Organisations that succeed in crossing the chasm do so by identifying a compelling use case that resonates with the pragmatism of the early majority. The initial buzz around blockchain technology for example, revolved around its potential to disrupt finance, but adoption remained limited. When blockchain use cases like supply chain transparency and digital identity began to take shape, they attracted a broader audience, demonstrating the importance of solving tangible problems.

‘Crossing the chasm’ theory does not apply to all innovations and can often lead to the mischaracterisation of those innovations. There is, for example, a big difference between novel innovation which requires new behaviours, or experiences or learning, and incremental innovation which is simply refinements to existing products, services or processes. The latter is far more common and since it relates to evolving existing behaviours there is simply no chasm to cross – it is instead a continuum of change. Chasms only happen when the innovation requires a significant change in understanding or behaviour (which is really defined as ‘discontinuous innovation’). It makes sense therefore that the theory was originally developed for high-tech businesses.

A final, and especially common, mistake related to the model is that people generalise around the psychographic profiles (innovators, early adopters and so on). This means that they often assume that people who are early adopters of one technology application or use case will automatically be early adopters of another (or worse, of ALL new technology applications). Yet it is of course perfectly valid to imagine that an early adopter of short form video and TikTok for example, may be a laggard when it comes to applying Generative AI in marketing.

Misinterpretation of the diffusion of innovations and related concepts matters for several reasons:

Premature Scaling: Companies often assume that initial excitement among innovators equates to market readiness. Without a mature use case, attempts to scale too early can result in wasted resources and damaged credibility. It’s worth remembering the ‘goldilocks zone’ of technology investment.
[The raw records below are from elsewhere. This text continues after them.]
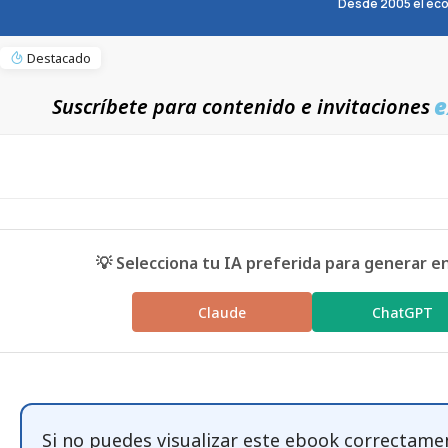
Desde 2005 el eco
Destacado
e
Suscríbete para contenido e invitaciones
💡 Selecciona tu IA preferida para generar e
Claude
ChatGPT
Si no puedes visualizar este ebook correctame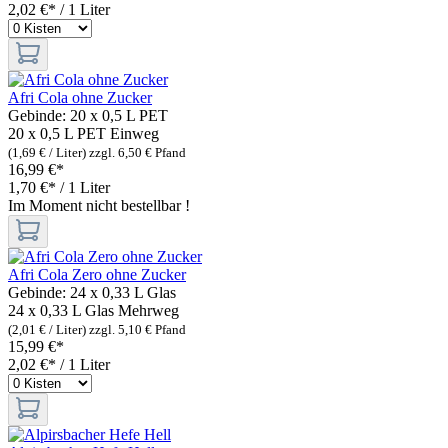
2,02 €* / 1 Liter
Afri Cola ohne Zucker
Gebinde:
20 x 0,5 L PET
20 x 0,5 L PET
Einweg
(1,69 € / Liter)
zzgl. 6,50 € Pfand
16,99 €*
1,70 €* / 1 Liter
Im Moment nicht bestellbar !
Afri Cola Zero ohne Zucker
Gebinde:
24 x 0,33 L Glas
24 x 0,33 L Glas
Mehrweg
(2,01 € / Liter)
zzgl. 5,10 € Pfand
15,99 €*
2,02 €* / 1 Liter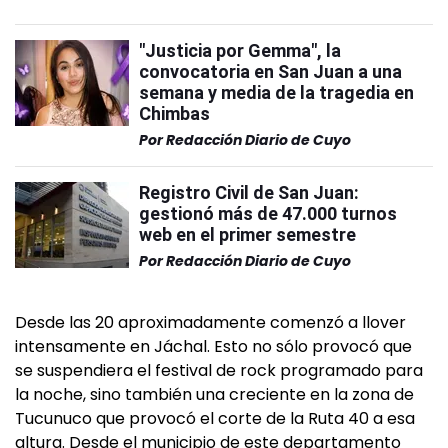
"Justicia por Gemma", la
convocatoria en San Juan a una
semana y media de la tragedia en
Chimbas
Por
Redacción Diario de Cuyo
Registro Civil de San Juan:
gestionó más de 47.000 turnos
web en el primer semestre
Por
Redacción Diario de Cuyo
Desde las 20 aproximadamente comenzó a llover
intensamente en Jáchal. Esto no sólo provocó que
se suspendiera el festival de rock programado para
la noche, sino también una creciente en la zona de
Tucunuco que provocó el corte de la Ruta 40 a esa
altura. Desde el municipio de este departamento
Misaligned Messaging: Focusing on the technology rather than the problems it solves can alienate the early majority, who prioritise practicality over novelty.

Underestimating the Lifecycle: Technologies often experience multiple diffusion cycles as new use cases emerge. A good example here is the mobile phone. They initially gained traction as communication devices, but successive waves of adoption followed as they became cameras, navigation tools, and platforms for social media. We’re already seeing another example with Generative AI.

To avoid these pitfalls, organisations should shift their focus from technology to use cases and consider a few different techniques:

Segment Use Cases: Map out potential use cases and align them with the adopter groups most likely to embrace them. Not every use case will resonate with every segment.

Iterate and Adapt: Understand that the adoption curve isn’t static. New use cases can reinvigorate technologies that appear to have plateaued.

Solve Real Problems: The more specific and relatable the problem, the more likely a use case will gain traction among the early majority.

Communicate Differently: It’s worth tailoring messaging to emphasise the outcomes enabled by the technology, not the technology itself. Remember the fundamental reasons why people accept/adopt (or don’t accept/adopt) new technologies.

Put simply, the diffusion of innovation curve remains a powerful tool for understanding market adoption, but its application requires a deeper understanding of what actually diffuses. By recognising that use cases—not just technologies—drive adoption, businesses can craft more effective strategies to navigate the complex journey from innovation to mainstream success. Instead of asking, ‘How do we get people to adopt this technology?’ the better question is, ‘What problem can we solve so well that people will want to adopt it?’.

I think there’s some interesting parallels here with common misunderstandings related to applying the adoption curve to organisational and cultural transformation, but I’ll leave those thoughts for another day.